Его суровые черты осветились улыбкой.
— Вы этого заслуживаете, старина, после всего, что я вас заставил сегодня пережить. Даже такой мизантроп и нелюдим, как я, понимает ценность истинной дружбы.
Эдвард Д. Хох
Виктория, цирковая красотка
(рассказ, перевод А. Капанадзе)
После «Лежачей больной» следует короткий период, когда Холмсу поступало сравнительно мало дел, и вскоре он начал жаловаться, что «превращается в агента по розыску утерянных карандашей и наставника молодых леди из пансиона для благородных девиц»[36] — настроение, которое наложило отпечаток на его первоначальное восприятие дела, позже названного «Медные буки». Расследование увенчалось успехом, но затем на детективном фронте все вновь утихло. Вероятно, именно в тот период Холмс стал более открыто употреблять кокаин для стимулирования мозговой деятельности. Ватсон сообщает об этом в «Желтом лице»: дело происходило весной 1886 года и стало одной из немногочисленных неудач Холмса, какие удалось документально зафиксировать. Судя по всему, Холмс в то время переживал полосу хандры.
Но вскоре положение начало улучшаться. Мы видим, что с лета 1886-го новые и новые дела буквально громоздятся одно на другое, и Ватсон вновь чувствует, что ему нелегко записать их все. Эдвард Д. Хох, американский ученый и криминолог, известен своими рассказами ужасов, а время от времени пишет и кое-что о Шерлоке Холмсе. В основном эти истории — плоды его собственной фантазии, однако благодаря своему интересу к цирку он набрел на записи, впоследствии позволившие нам составить отчет о деле, которое Ватсон позже упоминает, говоря о «Виктории, Цирковой Красотке»[37].

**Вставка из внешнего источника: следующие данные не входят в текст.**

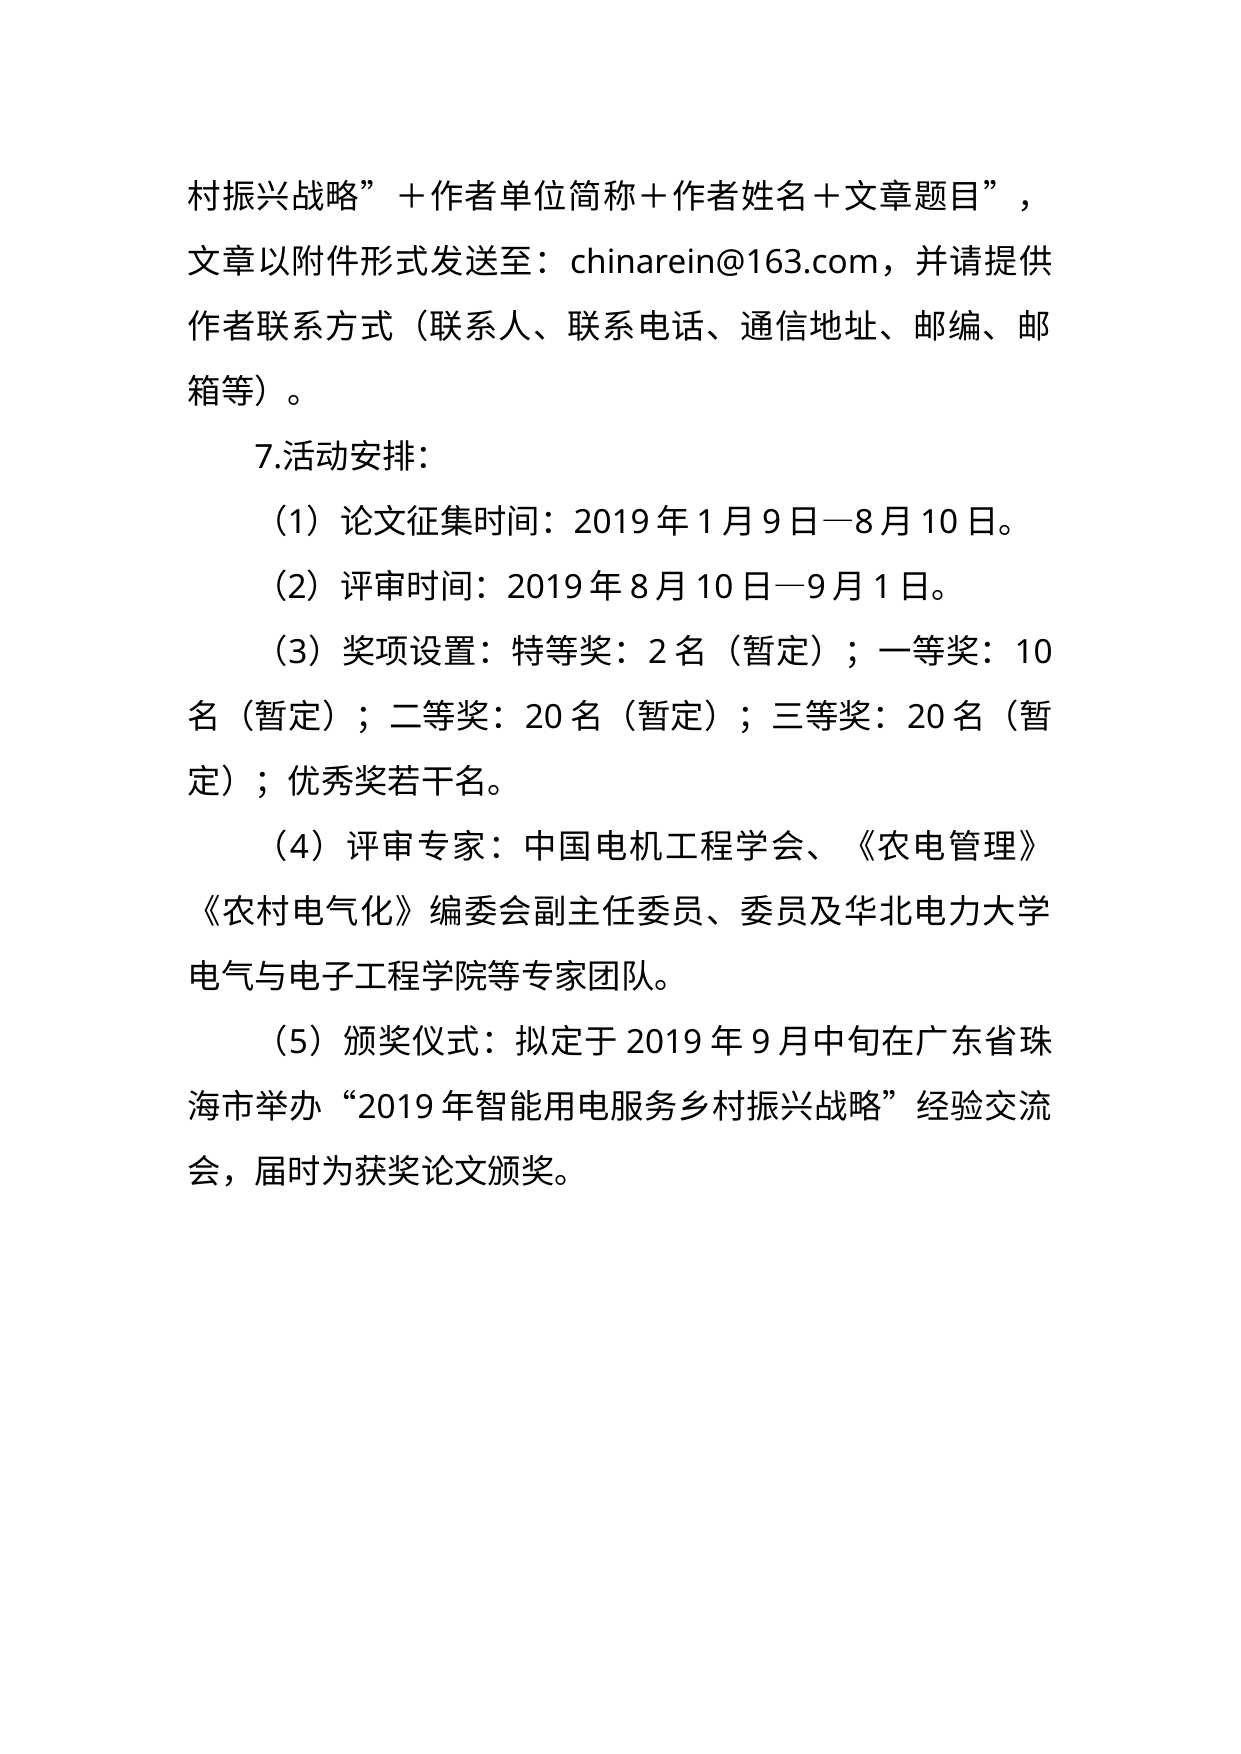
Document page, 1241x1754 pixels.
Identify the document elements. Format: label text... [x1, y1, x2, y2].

text （5）颁奖仪式：拟定于2019年9月中旬在广东省珠海市举办“2019年智能用电服务乡村振兴战略”经验交流会，届时为获奖论文颁奖。 [187, 1007, 1053, 1202]
text （4）评审专家：中国电机工程学会、《农电管理》《农村电气化》编委会副主任委员、委员及华北电力大学电气与电子工程学院等专家团队。 [187, 812, 1053, 1007]
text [187, 162, 1053, 422]
text 7.活动安排： [187, 422, 1053, 487]
text （1）论文征集时间：2019年1月9日—8月10日。 [187, 487, 1053, 552]
text （3）奖项设置：特等奖：2名（暂定）；一等奖：10名（暂定）；二等奖：20名（暂定）；三等奖：20名（暂定）；优秀奖若干名。 [187, 617, 1053, 812]
text （2）评审时间：2019年8月10日—9月1日。 [187, 552, 1053, 617]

Мой друг Шерлок Холмс, просматривая свой знаменитый архив прошлых дел, воспользовался случаем, чтобы напомнить мне, что я никогда не записывал примечательную историю о цирковой красотке Виктории. Мое упущение можно извинить лишь тем, что лето 1886 года принесло нам целую череду интересных расследований, и каким-то образом мои заметки об этом деле оказались погребены среди прочих отчетов. Кроме того, в этом деле имелась и деликатная сторона.

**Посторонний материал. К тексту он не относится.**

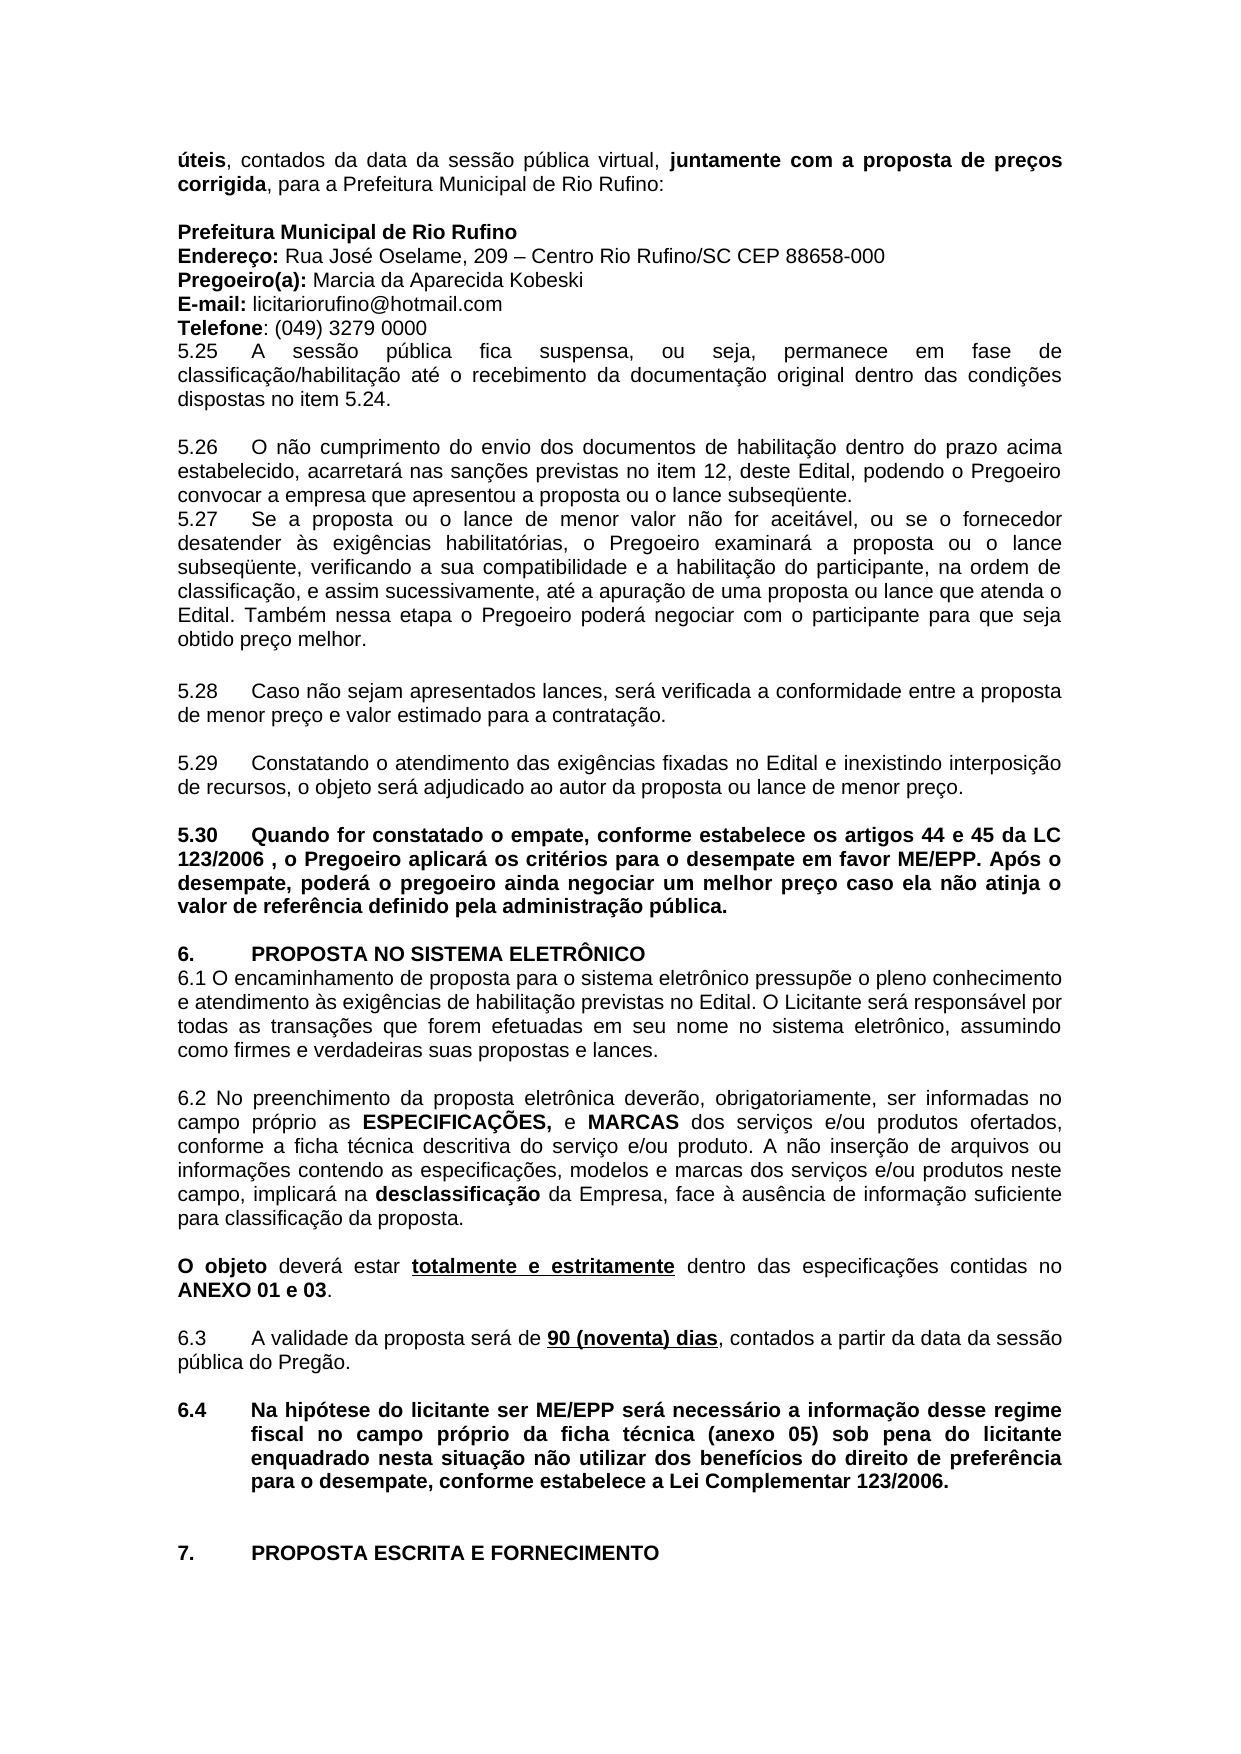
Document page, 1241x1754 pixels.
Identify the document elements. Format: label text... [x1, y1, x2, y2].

text 5.26 O não cumprimento do envio dos documentos de habilitação dentro do prazo acima estabelecido, acarretará nas sanções previstas no item 12, deste Edital, podendo o Pregoeiro convocar a empresa que apresentou a proposta ou o lance subseqüente. [177, 435, 1063, 507]
text 6.3 A validade da proposta será de 90 (noventa) dias, contados a partir da data da sessão pública do Pregão. [177, 1326, 1063, 1373]
text 5.28 Caso não sejam apresentados lances, será verificada a conformidade entre a proposta de menor preço e valor estimado para a contratação. [177, 679, 1063, 727]
text 7. PROPOSTA ESCRITA E FORNECIMENTO [177, 1541, 1063, 1565]
text 5.27 Se a proposta ou o lance de menor valor não for aceitável, ou se o fornecedor desatender às exigências habilitatórias, o Pregoeiro examinará a proposta ou o lance subseqüente, verificando a sua compatibilidade e a habilitação do participante, na ordem de classificação, e assim sucessivamente, até a apuração de uma proposta ou lance que atenda o Edital. Também nessa etapa o Pregoeiro poderá negociar com o participante para que seja obtido preço melhor. [177, 507, 1063, 651]
text 6.1 O encaminhamento de proposta para o sistema eletrônico pressupõe o pleno conhecimento e atendimento às exigências de habilitação previstas no Edital. O Licitante será responsável por todas as transações que forem efetuadas em seu nome no sistema eletrônico, assumindo como firmes e verdadeiras suas propostas e lances. [177, 966, 1063, 1062]
text 6. PROPOSTA NO SISTEMA ELETRÔNICO [177, 942, 1063, 966]
text O objeto deverá estar totalmente e estritamente dentro das especificações contidas no ANEXO 01 e 03. [177, 1254, 1063, 1302]
text Pregoeiro(a): Marcia da Aparecida Kobeski [177, 267, 1063, 291]
text E-mail: licitariorufino@hotmail.com [177, 291, 1063, 315]
text 5.25 A sessão pública fica suspensa, ou seja, permanece em fase de classificação/habilitação até o recebimento da documentação original dentro das condições dispostas no item 5.24. [177, 339, 1063, 411]
text 5.29 Constatando o atendimento das exigências fixadas no Edital e inexistindo interposição de recursos, o objeto será adjudicado ao autor da proposta ou lance de menor preço. [177, 751, 1063, 798]
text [177, 148, 1063, 196]
text Prefeitura Municipal de Rio Rufino [177, 219, 1063, 243]
list Na hipótese do licitante ser ME/EPP será necessário a informação desse regime fiscal no campo próprio da ficha técnica (anexo 05) sob pena do licitante enquadrado nesta situação não utilizar dos benefícios do direito de preferência para o desempate, conforme estabelece a Lei Complementar 123/2006. [177, 1397, 1063, 1493]
text Telefone: (049) 3279 0000 [177, 315, 1063, 339]
text Endereço: Rua José Oselame, 209 – Centro Rio Rufino/SC CEP 88658-000 [177, 243, 1063, 267]
text 6.2 No preenchimento da proposta eletrônica deverão, obrigatoriamente, ser informadas no campo próprio as ESPECIFICAÇÕES, e MARCAS dos serviços e/ou produtos ofertados, conforme a ficha técnica descritiva do serviço e/ou produto. A não inserção de arquivos ou informações contendo as especificações, modelos e marcas dos serviços e/ou produtos neste campo, implicará na desclassificação da Empresa, face à ausência de informação suficiente para classificação da proposta. [177, 1086, 1063, 1230]
text 5.30 Quando for constatado o empate, conforme estabelece os artigos 44 e 45 da LC 123/2006 , o Pregoeiro aplicará os critérios para o desempate em favor ME/EPP. Após o desempate, poderá o pregoeiro ainda negociar um melhor preço caso ela não atinja o valor de referência definido pela administração pública. [177, 822, 1063, 918]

К началу описываемого года Виктория наверняка стала известна даже тем, кто никогда не ходил в цирк. В 1880 году в Америке появился некий Адам Форпо, соперник Барнума и братьев Ринглинг, придумавший необычную рекламу для своего представления. Форпо принадлежал к числу самых живописных персонажей циркового мира, он то и дело затевал что-нибудь новое. Вдохновившись первым американским конкурсом красоты, проходившим на пляже в штате Делавэр, он профинансировал соревнование, победительницей которого, получив при этом приз в десять тысяч долларов, должна была стать красивейшая женщина страны. Главной красавицей выбрали Луизу Монтегю, после чего Форпо мгновенно нанял ее для езды на лошади в своей цирковой процессии, объявив ее «красоткой на десять тысяч долларов».
Вскоре подобные рекламные кампании укоренились и в Англии. В 1882 году братья Ровер, воображавшие себя британскими Ринглингами, устроили собственное соревнование с целью выявить самую прелестную в стране женщину. Победительницей стала Виктория Костелло, молоденькая приказчица, тут же переименованная в «Викторию, цирковую красотку». Когда ее изображение появилось на цирковых афишах и программках, некоторые возмущались совпадением имени первейшей красавицы с именем ее величества, однако это было настоящее имя молодой женщины и ей не могли воспрепятствовать им пользоваться.
Больше мы с Холмсом ничего о ней не знали, когда однажды солнечным утром в начале августа миссис Хадсон объявила о нежданной посетительнице — молодой даме под вуалью.
— Пусть немедленно войдет! — распорядился Холмс, опуская трубку и поднимаясь, чтобы встретить гостью. — Меня всегда интригуют клиенты, которые пытаются скрыть свою личность!
Спустя несколько мгновений появилась сама дама — высокая, стройная и гибкая, в элегантной черной амазонке и шляпке с вуалью. За двойной сеткой я лишь с трудом различал ее черты.
— Спасибо, что согласились меня принять, мистер Холмс, — проговорила она. — Уверяю вас, меня привело чрезвычайно срочное дело.